Happy Anniversary to Me!

This year marks my 30th year in the investment business and what a long strange trip it’s been.

My last semester at the University of San Diego I took an investment course with a young, energetic, and entertaining investment professor. His knowledge about investing was second to none and he taught our class how to apply our learning to the real world of investing. His course changed my career trajectory.

I was living the good life as a college student. I lived in Mission Beach with the beach on one side and the bay on the other. My roommate at the time was in the same investment class.

After graduation I was working for Bank of America in downtown San Diego processing loans for residents of Orange County. My roommate took a job as a stockbroker with a penny stock firm. The stock market closed at 1:00 and on most days he’d call my office to let me know he was going to the beach.  He was going to the beach at 1:30 and I wasn’t getting home until 7:30. I asked, “Jim, did you make any money today?” His response, “Bill, I’m always making money!”

The thought of making money and going to the beach at 1:30 was too much to pass up so I called a former roommate whose dad was managing a small office for Spelman & Company in Rancho Bernardo. His dad told me if I passed the series 7, he’d hire me as a stockbroker. I borrowed some old series 7 training manuals and studied for a couple of months. I passed the exam with a score of 70.3! I was later told that the lower your score on the series 7, the better your odds of succeeding in the business.

Once I received my results, I resigned from Bank of America. My first official day on the job was May 8, 1989. My friend’s dad was an incredible mentor and it was an honor to work at his side. To get clients I spent most of my day cold calling with municipal bonds.

### [Directive]
Transcribe the anniversary post from "Once I received" to "with municipal bonds.".

### [Stored data]
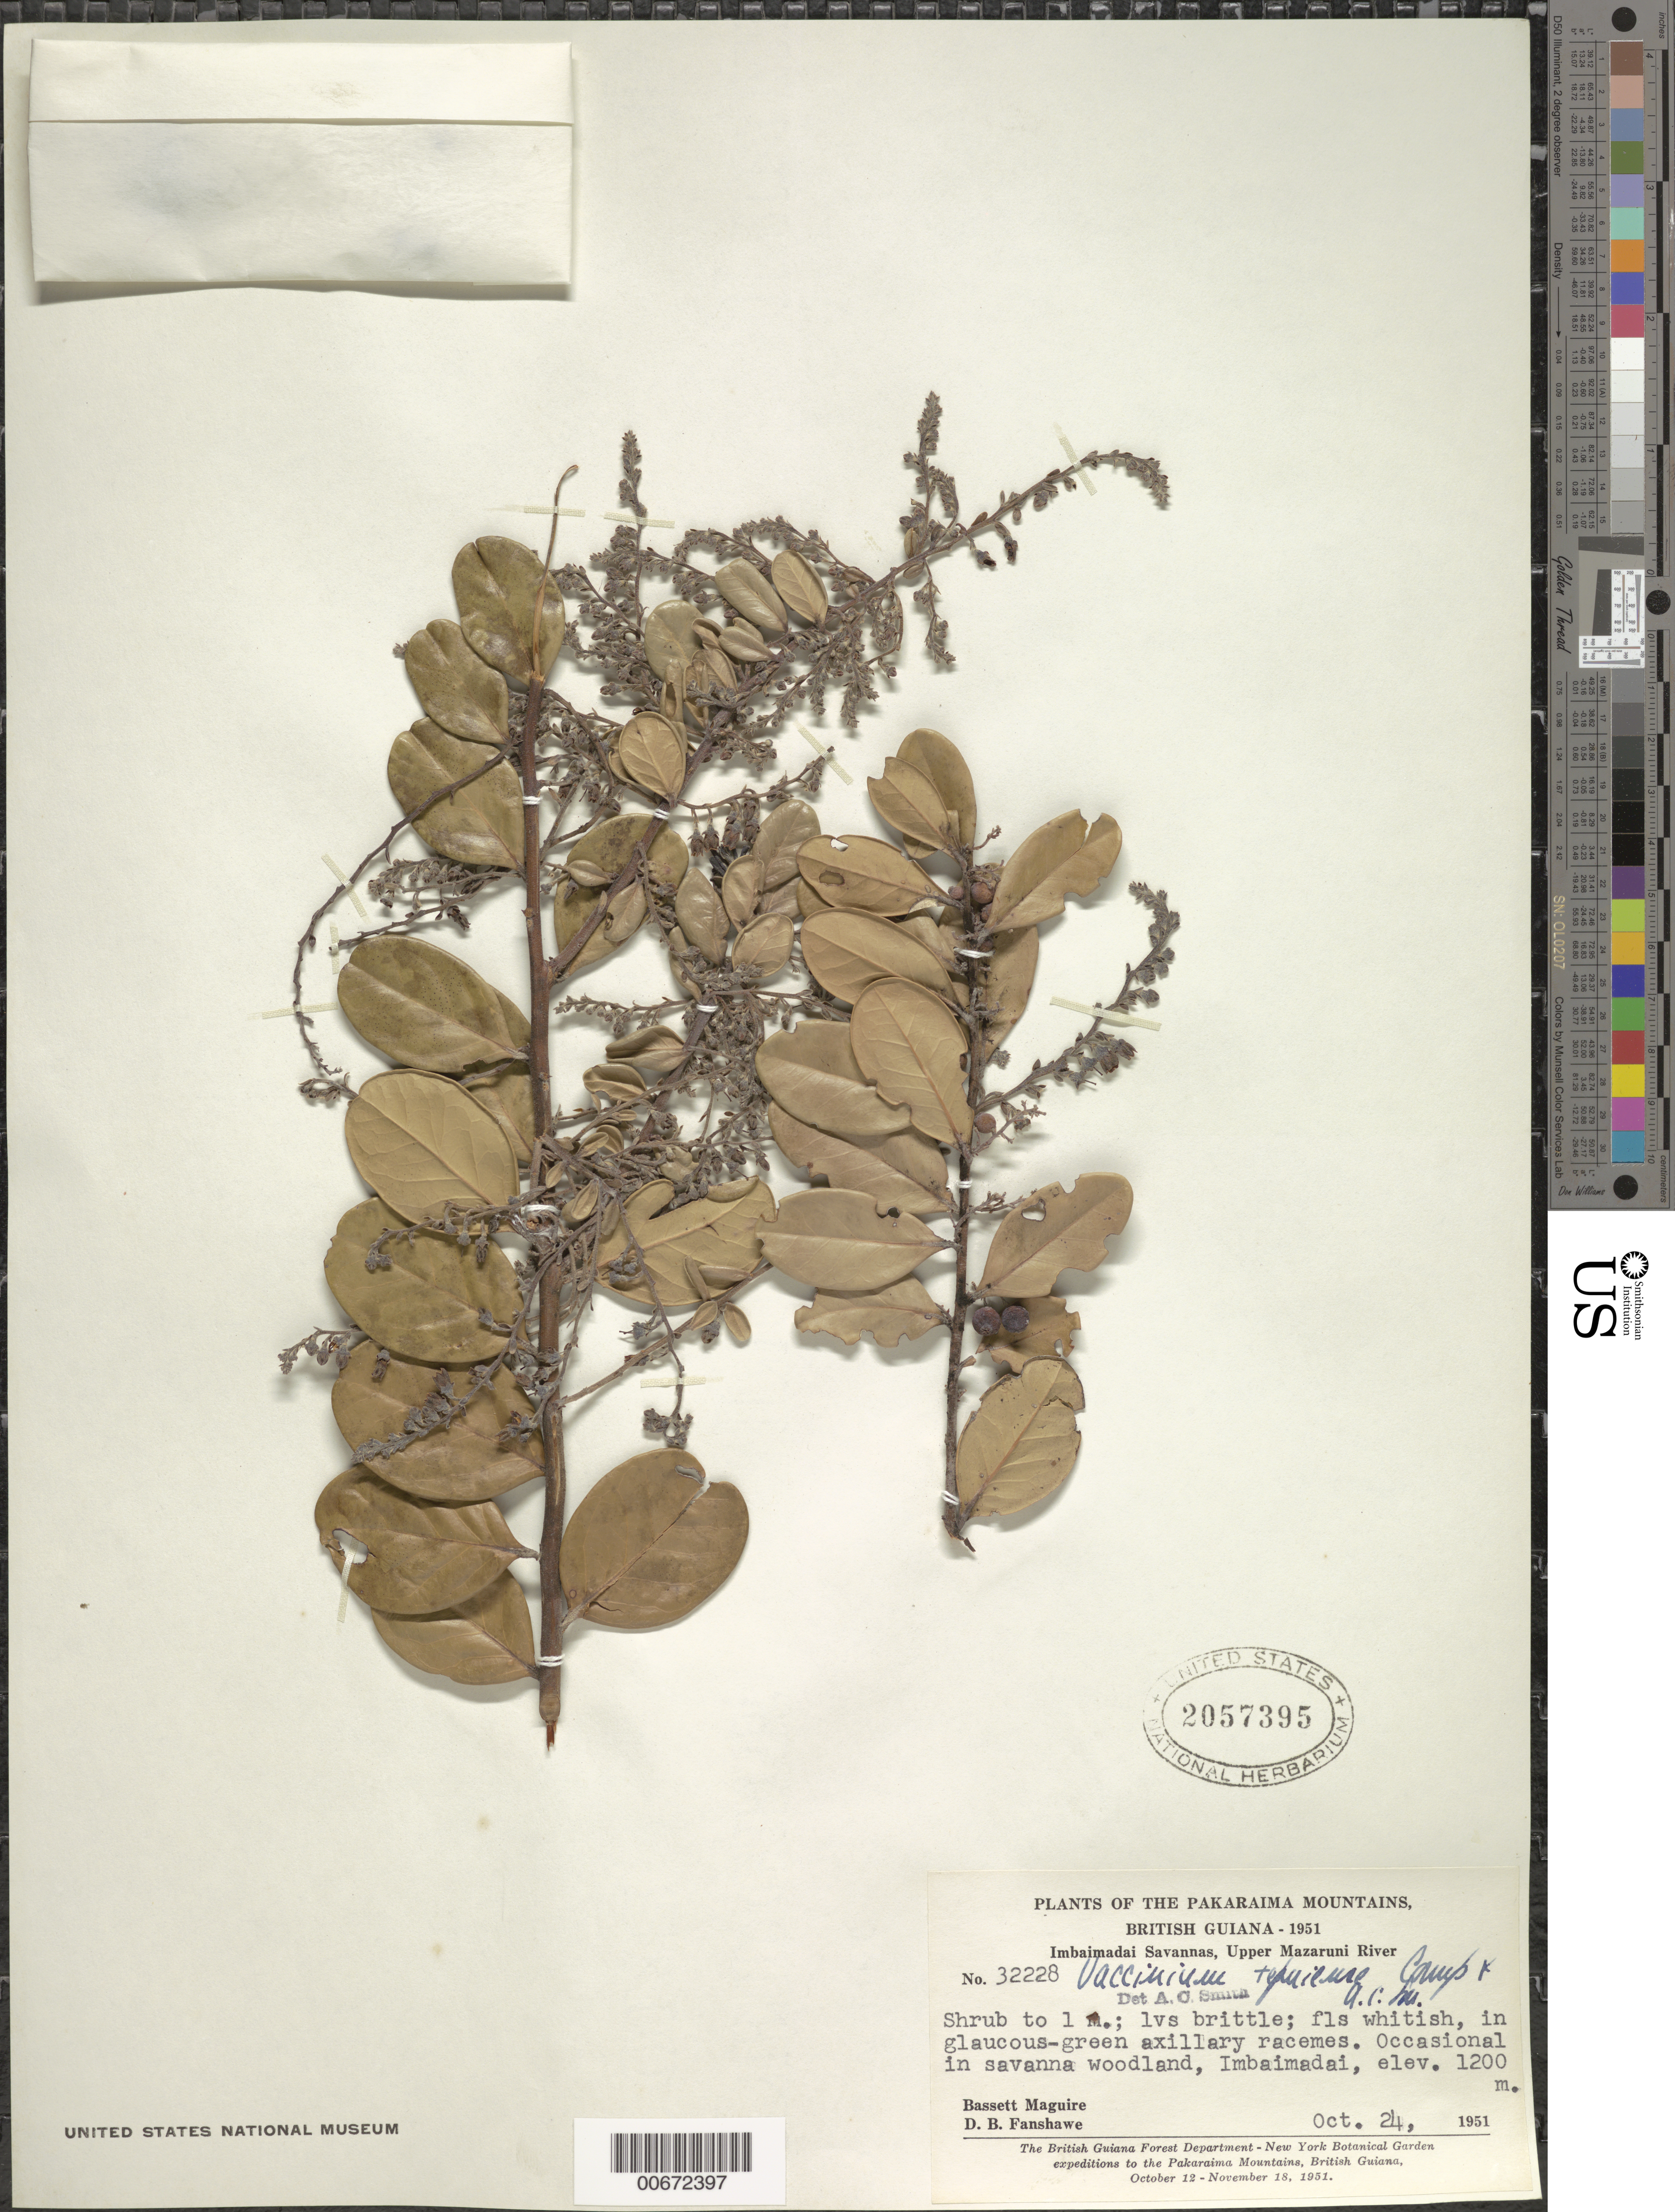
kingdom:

### [Answer below]
Once I received my results, I resigned from Bank of America. My first official day on the job was May 8, 1989. My friend’s dad was an incredible mentor and it was an honor to work at his side. To get clients I spent most of my day cold calling with municipal bonds.